RECORDS PROVIDED:
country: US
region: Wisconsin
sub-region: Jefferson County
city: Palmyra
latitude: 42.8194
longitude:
---
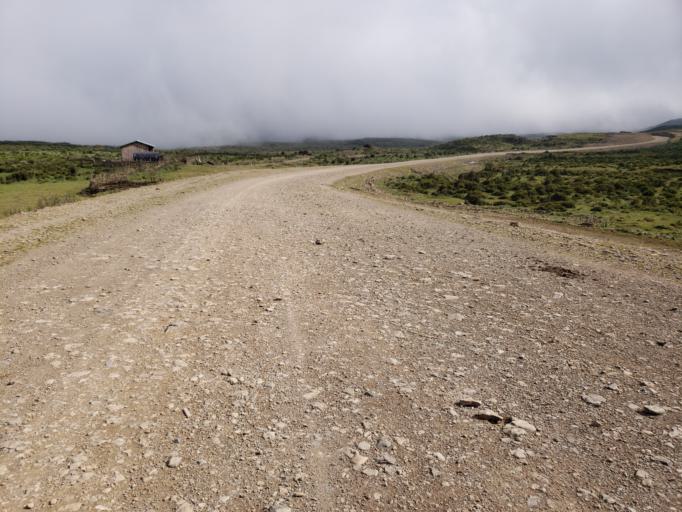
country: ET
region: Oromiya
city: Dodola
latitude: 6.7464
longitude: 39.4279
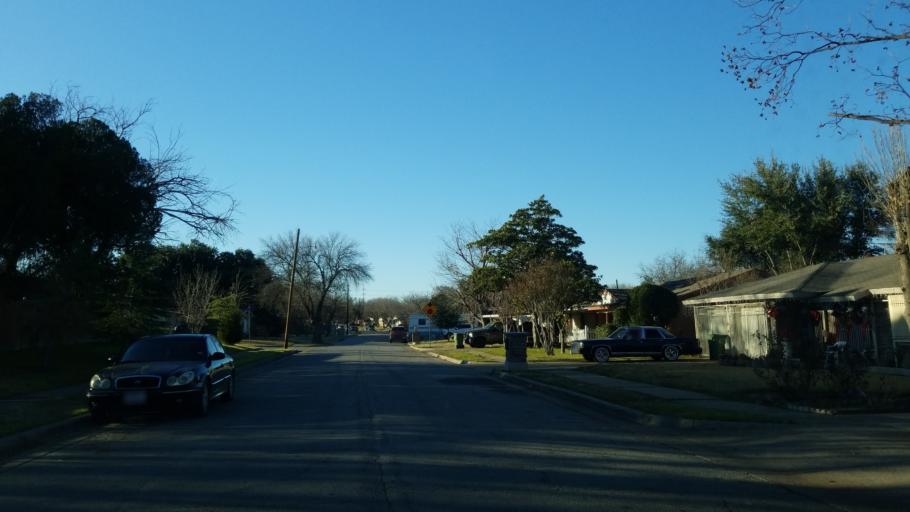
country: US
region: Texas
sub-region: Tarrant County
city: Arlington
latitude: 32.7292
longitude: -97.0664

GIVEN PROBLEM:
Rewrite the stretch from the line containing "latitude: 6.7464" through the line containing "longitude: -97.0664", changing "city" to "town" and leaving everything else as it is. Omit the pictures from your answer.

COMPLETE ANSWER:
latitude: 6.7464
longitude: 39.4279
country: US
region: Texas
sub-region: Tarrant County
town: Arlington
latitude: 32.7292
longitude: -97.0664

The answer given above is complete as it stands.